Foto: WP Michael Kleinrensing

Hagen.. Das Tief Petra, das manche eiskalt erwischte, brachte einen Berufsstand mächtig ins Schwitzen: die Taxifahrer. Sie konnten gar nicht schnell genug sein. Allerdings waren auch sie nur mit gebremsten Schaum unterwegs, denn viele Straßen waren verkehrsmäßig schlicht verstopft.

„Eis und Schnee macht uns nichts aus“, lautete die Auskunft an einer Taxirufnummer. Die Nachfrage sei derzeit sehr hoch - was sich an leeren Taxiständen wie am Rathaus oder Hauptbahnhof zeigte. „Uns machen eher die Verständnislosen zu schaffen. Die, die nicht verstehen, warum sie eine Stunde auf ein Taxi warten müssen.“

Das mussten viele vor allem deshalb, da die Verantwortlichen der Hagener Straßenbahn organisatorisch an ihre Grenzen stießen.

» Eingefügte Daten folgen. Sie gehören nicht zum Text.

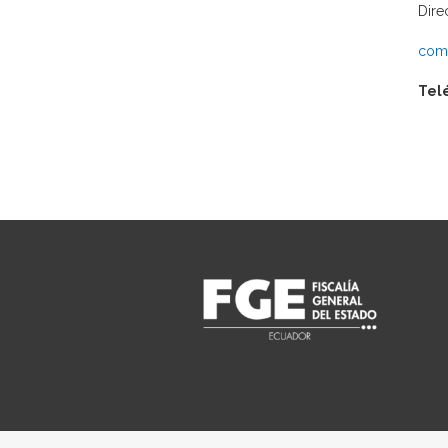
Dire
comu
Tel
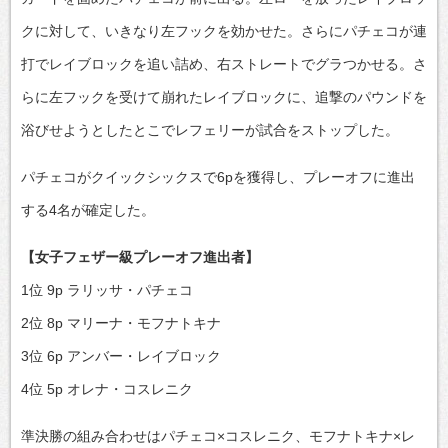
クに対して、いきなり左フックを効かせた。さらにパチェコが連
打でレイブロックを追い詰め、右ストレートでグラつかせる。さ
らに左フックを受けて崩れたレイブロックに、追撃のパウンドを
浴びせようとしたとこでレフェリーが試合をストップした。
パチェコがクイックシックスで6pを獲得し、プレーオフに進出
する4名が確定した。
【女子フェザー級プレーオフ進出者】
1位 9p ラリッサ・パチェコ
2位 8p マリーナ・モフナトキナ
3位 6p アンバー・レイブロック
4位 5p オレナ・コスレニク
準決勝の組み合わせはパチェコ×コスレニク、モフナトキナ×レ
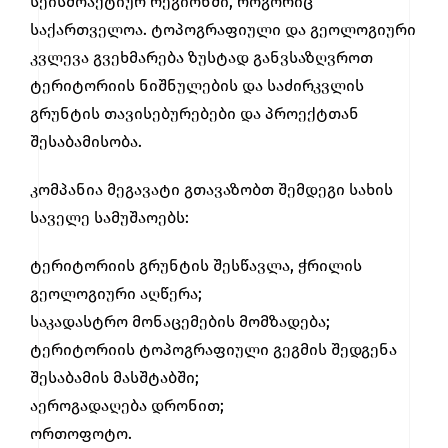
სეისმოაქტიურ რეგიონში, როგორიც
საქართველოა. ტოპოგრაფიული და გეოლოგიური
კვლევა გვეხმარება ზუსტად განვსაზღვროთ
ტერიტორიის ნიშნულების და საძირკვლის
გრუნტის თავისებურებები და პროექტთან
შესაბამისობა.
კომპანია მეგავატი გთავაზობთ შემდეგი სახის
საველე სამუშაოებს:
ტერიტორიის გრუნტის შესწავლა, ჭრილის
გეოლოგიური აღწერა;
საკადასტრო მონაცემების მომზადება;
ტერიტორიის ტოპოგრაფიული გეგმის შედგენა
შესაბამის მასშტაბში;
აეროგადაღება დრონით;
ორთოფოტო.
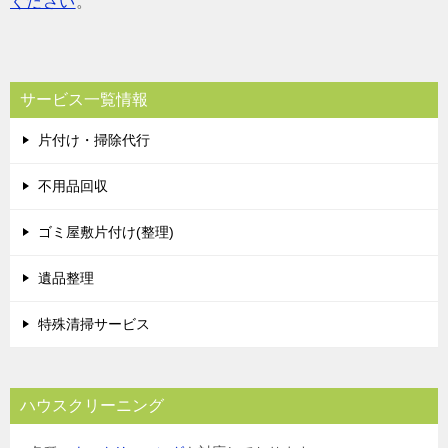
ください
。
サービス一覧情報
片付け・掃除代行
不用品回収
ゴミ屋敷片付け(整理)
遺品整理
特殊清掃サービス
ハウスクリーニング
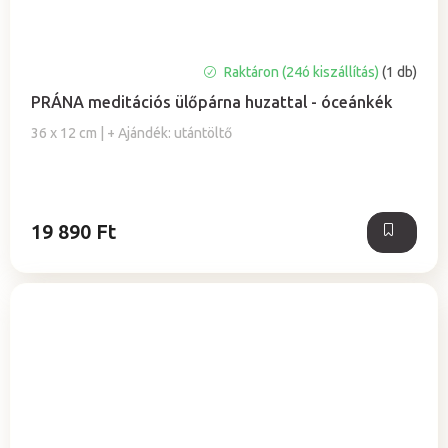
A
Raktáron (24ó kiszállítás)
(1 db)
termék
PRÁNA meditációs ülőpárna huzattal - óceánkék
átlagos
értékelése
36 x 12 cm | + Ajándék: utántöltő
5-
ből
5,0
csillag.
19 890 Ft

Nach der eher weniger überraschenden kompletten Linien-Einstellung am Donnerstagnachmittag wurden am Freitagmorgen Busse für nur vier Linien aus dem Depot gelassen - die 510, die 512, die 513/17 und die 542. Dass genau diese und keine andere Linie bedient und auch die genannten Linien witterungsbedingt nicht vollständig befahren werden konnten, darüber konnte die Straßenbahn ihre Fahrgäste nur unzureichend informieren.

„Dazu musste man den neuen Newsticker im Internet anklicken oder das Lokalradio einschalten,“ erklärte gestern Straßenbahn-Sprecher Dirk Thorbow.

Planbarkeit ist wichtig

Liniennetzplaner Paul-Gerhard Spoden und sein Team überlegen eine Art Katastrophenplan zu erarbeiten, der immer dann automatisch und ohne Ausnahmen in Kraft tritt, wenn das Bus-Netz nicht befahrbar ist. Denkbar, so schlugen auch WR-Leser gestern vor, wäre es, nur Linien in den ungefährdeten Tallagen fahren zu lassen, dort wo auch der HEB am ehesten streuen und räumen wird.

„Man muss einen Weg finden, der zu Verlässlichkeit und Planbarkeit führt“, so gestern Dirk Thorbow. Der Fahrgast - bei Schneelagen fühlt sich ja überdies noch mancher Autofahrer zusätzlich genötigt, sicherheitshalber von der eigenen Karosse auf die Busse umzusteigen - müsse jederzeit wissen, welche Strecken die Straßenbahn bedient.

Dies könne man einmal im Jahr per Faltblatt beispielsweise den Fahrplänen bei- und in den Bussen auslegen. Oder ins Internet stellen.

Um auch hier nicht das Rad neu erfinden zu müssen will man sich umschauen wie Verkehrsbetriebe in noch schneesichereren Gegenden mit solchen Lagen umgehen.